A new chip that can be implanted in a small bundle of nerves may one day bring back the sense of touch to users of prosthetic arms and hands.
The ultrathin chip, at 35 nanometres, comes with 64 or 128 electrodes that allow for fine-grained stimulation and recording. This enables the prosthetic arm or hand to send haptic feedback signals back to the brain, providing the sensation of touch.
The breakthrough chip, unveiled last week by the European research and innovation outfit Imec in Belgium, is the first one to have such a high electrode density required to deliver the.
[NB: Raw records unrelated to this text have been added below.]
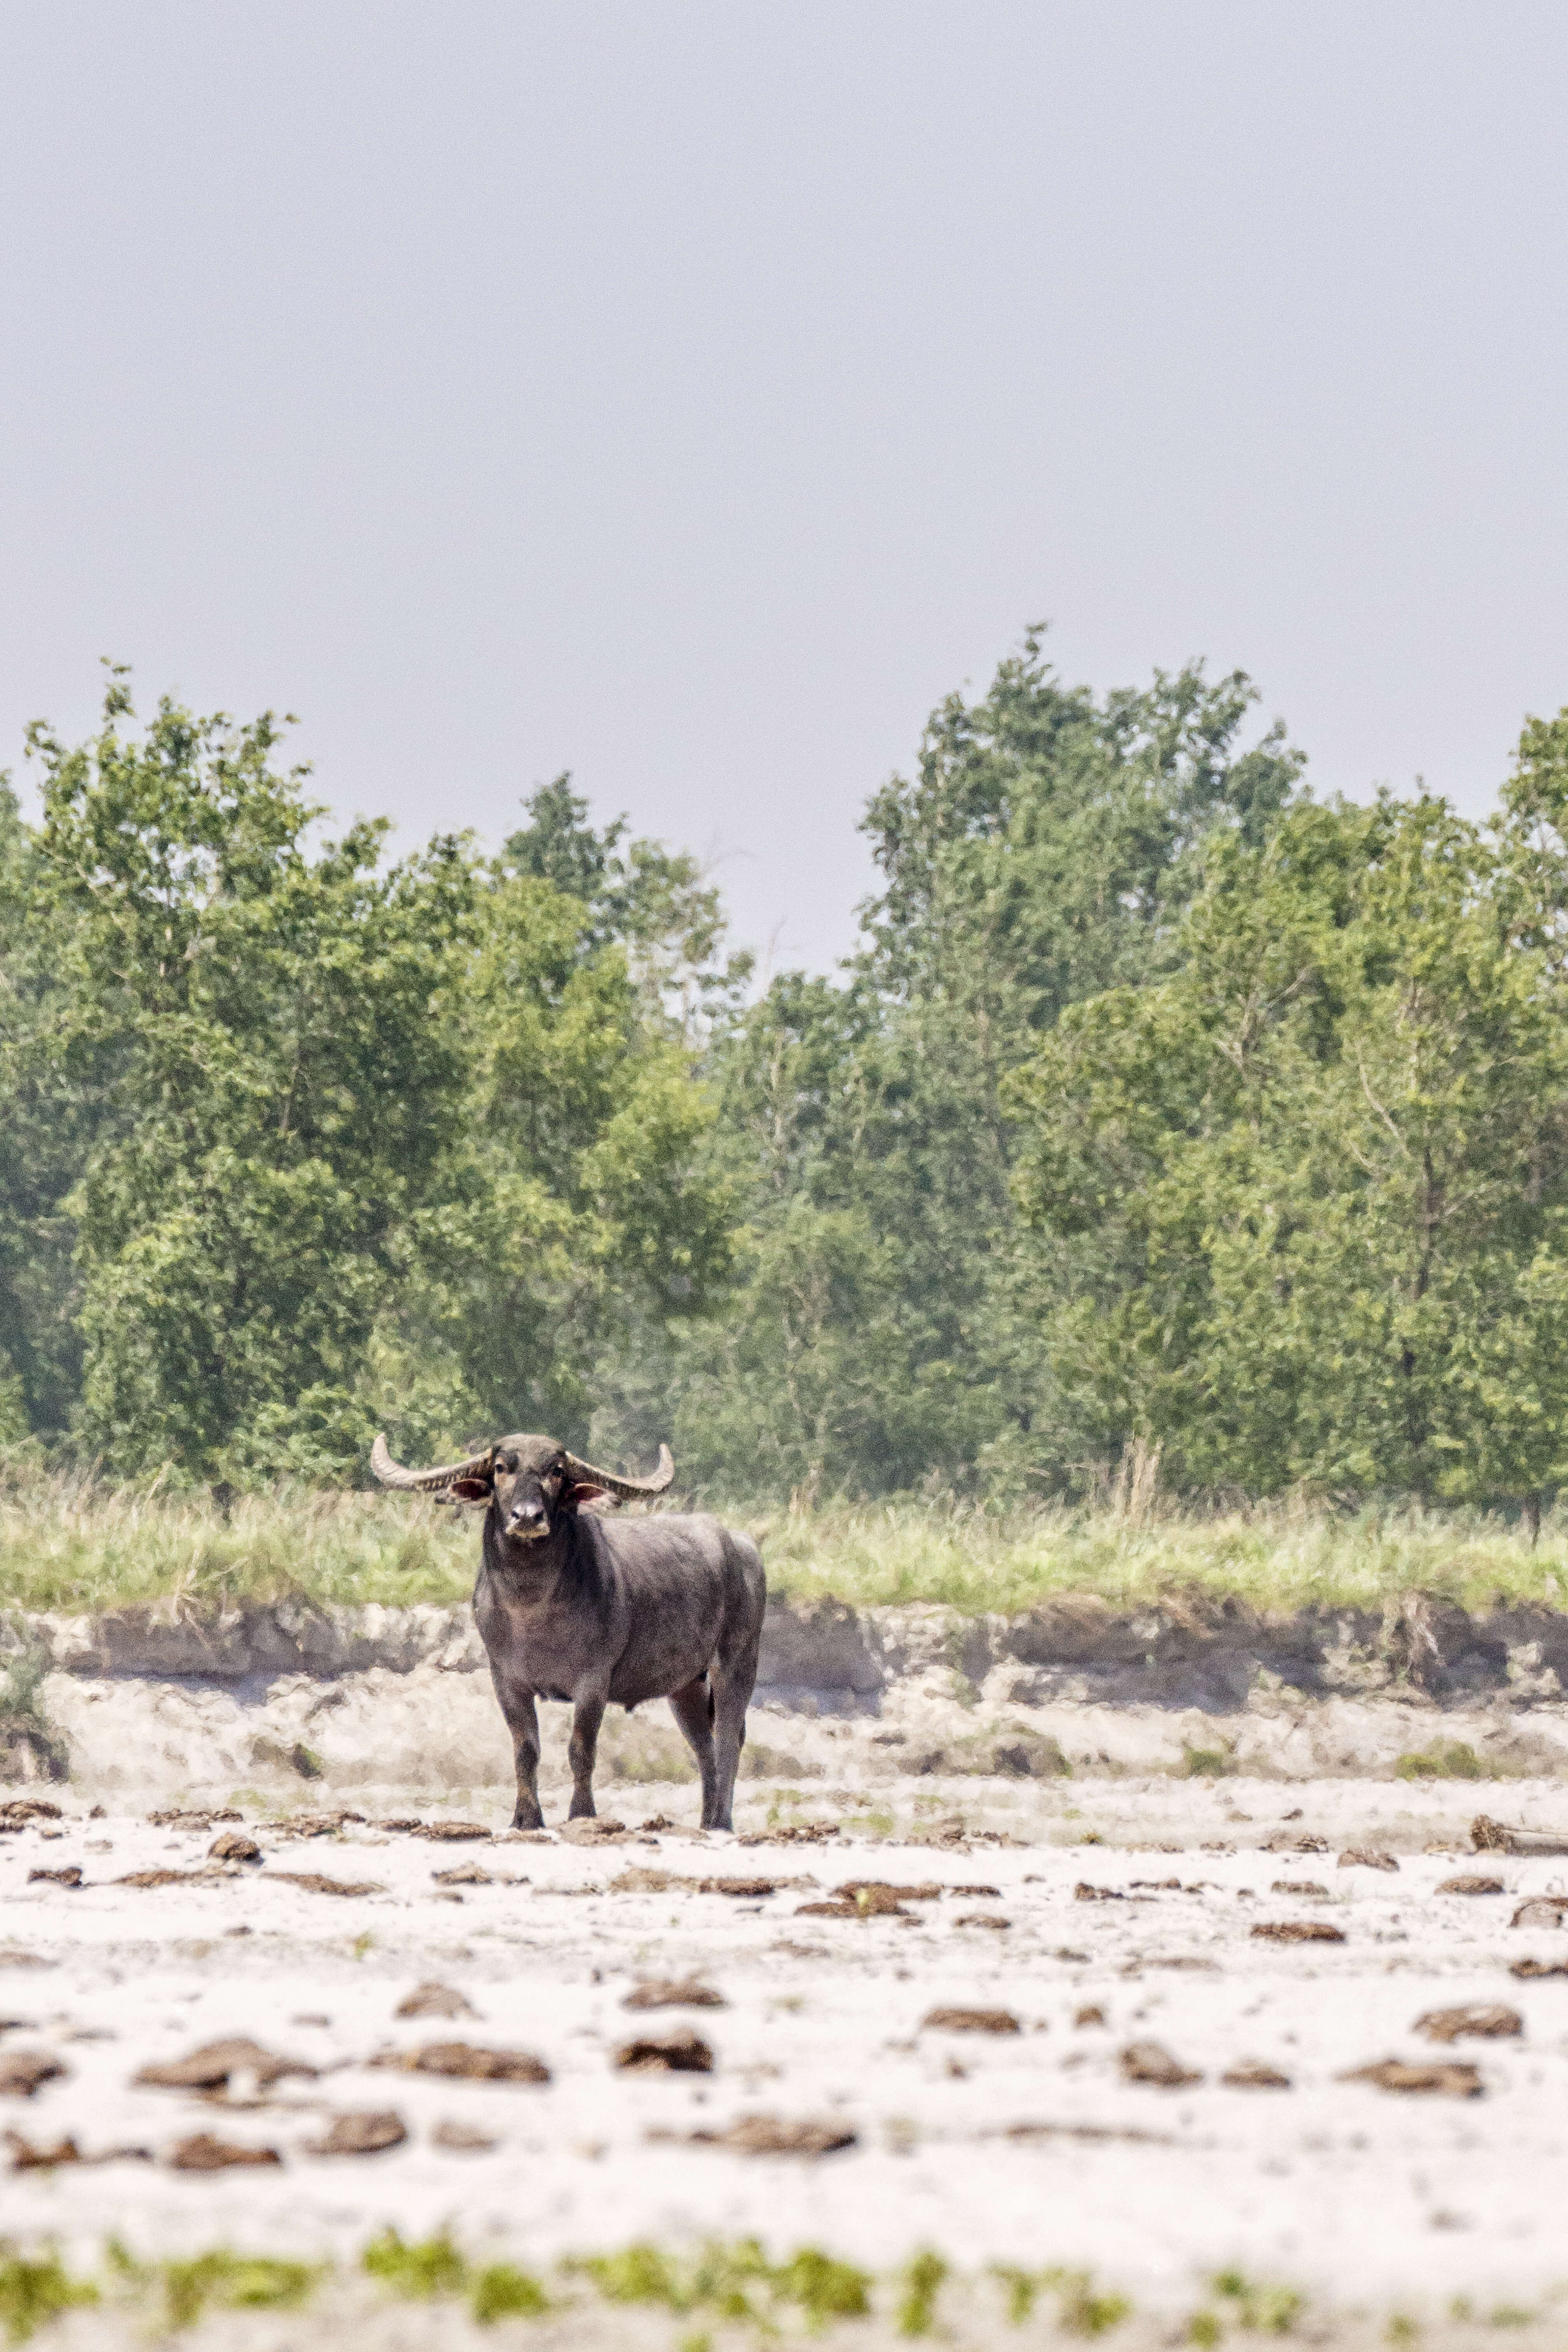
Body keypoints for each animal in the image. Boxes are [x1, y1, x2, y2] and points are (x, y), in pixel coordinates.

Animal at [364, 1430, 761, 1834]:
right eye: (501, 1468)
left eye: (556, 1471)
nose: (527, 1516)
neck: (532, 1609)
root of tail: (742, 1544)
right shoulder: (506, 1681)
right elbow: (526, 1750)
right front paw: (526, 1818)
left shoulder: (593, 1683)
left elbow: (580, 1750)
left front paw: (582, 1813)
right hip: (686, 1686)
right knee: (704, 1748)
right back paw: (707, 1822)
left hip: (737, 1664)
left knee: (728, 1740)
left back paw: (723, 1821)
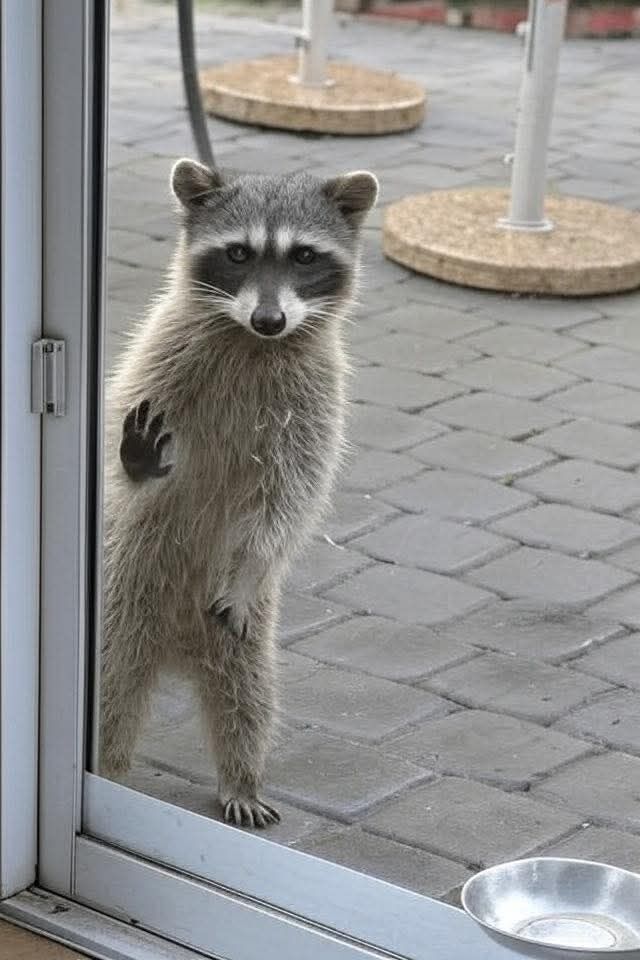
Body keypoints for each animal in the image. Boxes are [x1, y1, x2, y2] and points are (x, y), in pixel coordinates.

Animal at [101, 159, 378, 828]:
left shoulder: (315, 400)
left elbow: (291, 497)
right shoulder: (159, 357)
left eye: (304, 255)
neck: (251, 340)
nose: (269, 319)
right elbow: (119, 459)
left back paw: (241, 777)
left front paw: (256, 559)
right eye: (237, 253)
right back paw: (108, 764)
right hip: (123, 596)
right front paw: (137, 465)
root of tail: (176, 650)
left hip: (245, 639)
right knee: (112, 688)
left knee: (248, 702)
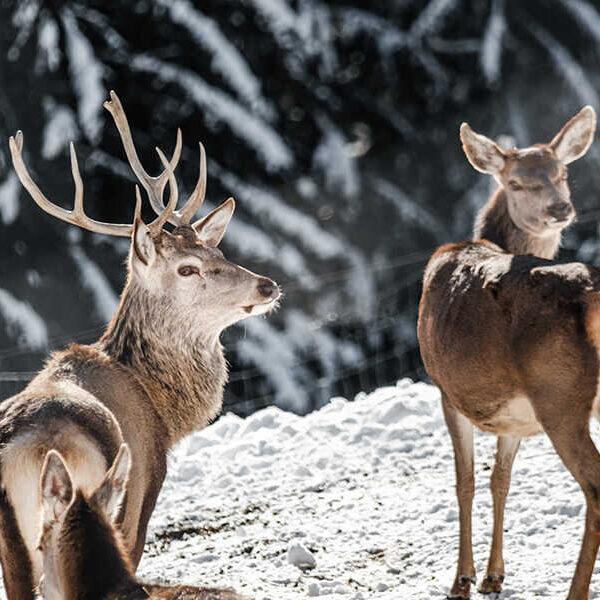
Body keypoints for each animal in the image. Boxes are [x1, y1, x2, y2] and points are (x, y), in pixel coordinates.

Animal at [418, 105, 600, 596]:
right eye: (516, 182)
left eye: (562, 173)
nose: (560, 208)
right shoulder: (515, 415)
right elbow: (500, 480)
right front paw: (493, 574)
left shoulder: (445, 389)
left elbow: (464, 482)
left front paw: (461, 579)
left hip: (561, 396)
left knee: (596, 489)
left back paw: (574, 592)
It has now made a prototype of the chip with biocompatible, hermetic and flexible packaging, which enables it to be implanted under the skin. It could still be years away before a manufacturer perfects the final product from this, but the development brings promise for users of prosthetic arms.
Currently, artificial arms work by reading out signals from a person’s muscles or peripheral nerves to control motors in the prosthesis. They then control the ability to grasp or manipulate objects, though without the sense of touch or fine motor control.
Imec introduces world’s first thin-silicon implantable chip for high-precision haptic prosthetics from imec on Vimeo.
What the new chip and its implanted interface offer is essentially the ability to send precise electrical patterns to the person’s nerves. This increased amount of information makes the haptic feedback possible.
Through a needle attached to the chip, the package can be inserted and attached inside a nerve bundle, further increasing the precision of reading and stimulation compared to current technology which has substantially fewer electrodes and is wrapped around the nerve bundle.
The chip is an important milestone for future-generation haptic prosthetics, said Dries Braeken, R&D manager and project manager of the prototype programme at Imec.
“With the completion of this prototype and the first phase of the project, we look forward to the next phase where we will make the prototype ready for long-term implanted testing,” he added.
The work was sponsored by the Defense Advanced Research Projects Agency’s (DARPA) Biological Technologies Office in the United States.